Music

Despite Discord, Philadelphia Is in Tune With Its Maestro

Washington Post Staff Writer
Tuesday, June 5, 2007; Page C01

All right, they may not like each other much, but Christoph Eschenbach and the Philadelphia Orchestra sure do make glorious music together, as they proved once again Sunday afternoon at the Kennedy Center Concert Hall.

For those just joining us here, a brief recap may be in order. Last October, after only three years on the job, Eschenbach announced that he would step down as Philadelphia's music director at the end of the 2007-2008 season, making his projected tenure by far the shortest in the orchestra's modern history.


On the whole, he'd rather not be in Philadelphia, but while he is, Christoph Eschenbach is garnering critical acclaim.
On the whole, he'd rather not be in Philadelphia, but while he is, Christoph Eschenbach is garnering critical acclaim. (By Chris Lee)

The partnership was ill-fated from the start.
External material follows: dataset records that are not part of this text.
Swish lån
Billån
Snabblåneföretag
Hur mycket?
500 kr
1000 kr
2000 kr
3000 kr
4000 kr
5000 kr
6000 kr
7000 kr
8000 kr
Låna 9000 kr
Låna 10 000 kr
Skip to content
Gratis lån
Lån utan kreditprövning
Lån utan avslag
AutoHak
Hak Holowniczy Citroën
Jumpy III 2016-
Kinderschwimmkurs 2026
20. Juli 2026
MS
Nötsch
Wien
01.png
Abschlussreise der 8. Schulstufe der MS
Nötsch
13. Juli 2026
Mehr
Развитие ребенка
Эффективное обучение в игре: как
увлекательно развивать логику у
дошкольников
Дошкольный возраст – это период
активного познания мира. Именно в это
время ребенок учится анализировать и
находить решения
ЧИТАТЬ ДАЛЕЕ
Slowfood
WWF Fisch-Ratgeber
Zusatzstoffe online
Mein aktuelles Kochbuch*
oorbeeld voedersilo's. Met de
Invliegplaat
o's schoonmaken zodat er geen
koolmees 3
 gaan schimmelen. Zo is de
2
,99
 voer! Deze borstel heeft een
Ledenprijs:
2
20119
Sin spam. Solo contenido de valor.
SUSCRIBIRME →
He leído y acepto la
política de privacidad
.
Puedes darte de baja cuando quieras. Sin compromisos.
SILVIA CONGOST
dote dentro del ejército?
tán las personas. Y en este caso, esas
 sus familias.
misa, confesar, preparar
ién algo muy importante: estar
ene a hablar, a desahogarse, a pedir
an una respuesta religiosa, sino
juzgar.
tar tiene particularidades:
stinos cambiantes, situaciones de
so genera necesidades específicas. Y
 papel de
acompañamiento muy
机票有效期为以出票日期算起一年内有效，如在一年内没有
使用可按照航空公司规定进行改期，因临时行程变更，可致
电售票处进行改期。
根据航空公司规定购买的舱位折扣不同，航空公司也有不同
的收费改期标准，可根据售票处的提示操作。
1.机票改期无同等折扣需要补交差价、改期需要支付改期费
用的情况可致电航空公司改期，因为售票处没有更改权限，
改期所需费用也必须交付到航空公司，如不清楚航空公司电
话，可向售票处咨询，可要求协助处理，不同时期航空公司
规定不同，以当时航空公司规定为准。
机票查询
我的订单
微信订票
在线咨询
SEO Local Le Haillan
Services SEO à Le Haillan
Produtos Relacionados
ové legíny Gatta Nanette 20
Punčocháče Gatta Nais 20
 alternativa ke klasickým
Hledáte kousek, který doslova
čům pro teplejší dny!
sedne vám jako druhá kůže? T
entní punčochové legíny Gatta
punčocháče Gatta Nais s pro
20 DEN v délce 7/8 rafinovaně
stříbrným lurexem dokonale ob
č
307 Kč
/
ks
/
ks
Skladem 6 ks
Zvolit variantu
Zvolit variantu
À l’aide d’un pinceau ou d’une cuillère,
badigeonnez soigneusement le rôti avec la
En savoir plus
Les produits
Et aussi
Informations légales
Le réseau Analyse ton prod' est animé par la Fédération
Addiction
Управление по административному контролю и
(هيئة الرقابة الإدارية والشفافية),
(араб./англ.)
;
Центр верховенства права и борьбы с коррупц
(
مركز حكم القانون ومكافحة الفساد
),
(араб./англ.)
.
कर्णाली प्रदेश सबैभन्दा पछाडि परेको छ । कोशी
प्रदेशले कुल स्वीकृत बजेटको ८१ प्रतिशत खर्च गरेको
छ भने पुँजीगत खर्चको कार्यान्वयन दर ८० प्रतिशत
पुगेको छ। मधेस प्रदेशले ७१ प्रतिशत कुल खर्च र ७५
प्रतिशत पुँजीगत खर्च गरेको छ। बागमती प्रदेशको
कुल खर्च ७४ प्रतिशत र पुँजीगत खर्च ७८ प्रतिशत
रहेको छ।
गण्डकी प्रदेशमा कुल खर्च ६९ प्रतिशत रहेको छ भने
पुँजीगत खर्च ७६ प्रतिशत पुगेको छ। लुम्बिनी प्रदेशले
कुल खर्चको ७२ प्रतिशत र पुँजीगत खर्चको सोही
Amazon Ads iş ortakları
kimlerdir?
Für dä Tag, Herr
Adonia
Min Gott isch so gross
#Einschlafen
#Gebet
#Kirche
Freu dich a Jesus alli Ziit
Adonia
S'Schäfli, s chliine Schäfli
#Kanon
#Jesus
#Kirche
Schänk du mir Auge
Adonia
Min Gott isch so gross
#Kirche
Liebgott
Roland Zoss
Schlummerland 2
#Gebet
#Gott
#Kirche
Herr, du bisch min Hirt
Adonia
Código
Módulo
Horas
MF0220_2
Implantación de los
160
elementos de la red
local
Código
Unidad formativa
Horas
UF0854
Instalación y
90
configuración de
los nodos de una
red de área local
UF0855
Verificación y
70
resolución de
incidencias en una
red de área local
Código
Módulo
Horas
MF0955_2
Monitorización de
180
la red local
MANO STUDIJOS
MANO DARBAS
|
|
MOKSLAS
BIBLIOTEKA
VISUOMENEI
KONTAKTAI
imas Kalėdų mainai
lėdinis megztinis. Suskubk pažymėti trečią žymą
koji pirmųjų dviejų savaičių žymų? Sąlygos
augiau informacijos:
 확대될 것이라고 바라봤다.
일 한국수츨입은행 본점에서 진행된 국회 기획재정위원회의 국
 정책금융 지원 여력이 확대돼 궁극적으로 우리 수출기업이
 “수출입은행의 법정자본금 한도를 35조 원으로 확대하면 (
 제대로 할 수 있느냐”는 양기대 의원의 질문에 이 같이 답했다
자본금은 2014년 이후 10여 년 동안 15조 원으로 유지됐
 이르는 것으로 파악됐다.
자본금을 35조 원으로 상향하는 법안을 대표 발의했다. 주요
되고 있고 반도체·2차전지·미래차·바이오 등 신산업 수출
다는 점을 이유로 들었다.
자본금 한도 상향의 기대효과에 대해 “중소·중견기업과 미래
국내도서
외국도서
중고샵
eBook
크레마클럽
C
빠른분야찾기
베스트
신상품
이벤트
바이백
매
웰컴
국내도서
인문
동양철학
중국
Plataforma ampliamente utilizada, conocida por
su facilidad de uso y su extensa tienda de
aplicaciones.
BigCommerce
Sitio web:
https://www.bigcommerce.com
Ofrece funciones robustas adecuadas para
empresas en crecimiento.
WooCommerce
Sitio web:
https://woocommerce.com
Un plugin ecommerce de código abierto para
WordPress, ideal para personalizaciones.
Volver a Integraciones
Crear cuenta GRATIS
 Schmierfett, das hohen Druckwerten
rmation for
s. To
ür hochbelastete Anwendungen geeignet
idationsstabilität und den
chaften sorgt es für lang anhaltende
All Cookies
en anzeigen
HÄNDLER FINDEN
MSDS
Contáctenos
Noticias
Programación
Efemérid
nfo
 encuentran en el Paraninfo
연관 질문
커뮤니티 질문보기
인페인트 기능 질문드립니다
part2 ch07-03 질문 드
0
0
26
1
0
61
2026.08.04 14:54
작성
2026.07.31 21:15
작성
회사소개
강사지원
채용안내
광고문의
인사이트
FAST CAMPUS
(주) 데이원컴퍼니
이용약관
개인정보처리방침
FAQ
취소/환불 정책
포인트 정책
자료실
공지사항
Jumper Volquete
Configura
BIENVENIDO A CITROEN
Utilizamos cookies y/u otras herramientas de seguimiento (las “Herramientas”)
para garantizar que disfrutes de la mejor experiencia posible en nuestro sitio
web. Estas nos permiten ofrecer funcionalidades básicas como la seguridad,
The orchestra had wanted Sir Simon Rattle, who elected to take the helm of the Berlin Philharmonic instead. Eschenbach was engaged by a management team that was deeply unpopular with the musicians, and some players felt they had not been properly consulted before his appointment. Such a peremptory move is begging for disaster (many of the Baltimore Symphony Orchestra's initial objections about its incoming music director, Marin Alsop, stemmed from the same sort of treatment), and Eschenbach's time in Philadelphia has been an unrelentingly stormy one.

And yet Sunday's concert presented Washington with some of the most satisfying orchestral playing it has heard since -- well, since the last time Eschenbach and his group came to town.

There's no law that says that collaborative musicians have to be great pals. Gilbert didn't much like Sullivan, and Luciano Pavarotti and Renata Scotto, the most popular operatic duo in America during the late 1970s, barely spoke to each other when they weren't making tuneful love onstage. But it is hard to think of another conductor-orchestra relationship that has been so fraught with discord and yet remained so musically healthy. (When Berlin turned on Herbert von Karajan, or Boston on Seiji Ozawa, or New York on Zubin Mehta, the concerts suffered mightily.)

The great performance of the afternoon was the one that closed it. The Symphony No. 1 by Johannes Brahms might just be the most overplayed piece in the repertory, but a rendition such as the one presented on Sunday serves to remind a listener why it became so popular in the first place. Like Tchaikovsky in the Piano Concerto No. 1, Brahms leads with his best material, and the marvelously wrought anxiety attack that sets the symphony into motion was realized with a paradoxical mixture of ultra-refined string sonorities and an unfettered dramatic intensity that surged like lava.

It's been said that one test of a first-rate intelligence is the ability to hold two opposed ideas in mind at the same time. Throughout the symphony, Eschenbach placed an emphasis on space and grandeur, and yet there was never a want of moment-to-moment continuity. The playing was both mighty and elegant, sweeping in its scope, tender in its attention to detail.

The first half of the program was an odd mix. Arnold Schoenberg's Chamber Symphony No. 1, written when the composer was caught between traditional and modernist harmonic worlds, is a laborious chromatic straining for 15 instruments, much easier to admire than to like. And it might be argued that Franz Schubert's songs are best heard in their original arrangements for piano and singer. Still, when you have an artist so extraordinarily sensitive as Matthias Goerne, with his meticulously calibrated baritone voice and seemingly infinite command of emotional shading, willing to take on orchestrations by Brahms, Anton Webern, Max Reger and others, you put your reservations aside and listen with gratitude.

The concert was presented by the Washington Performing Arts Society.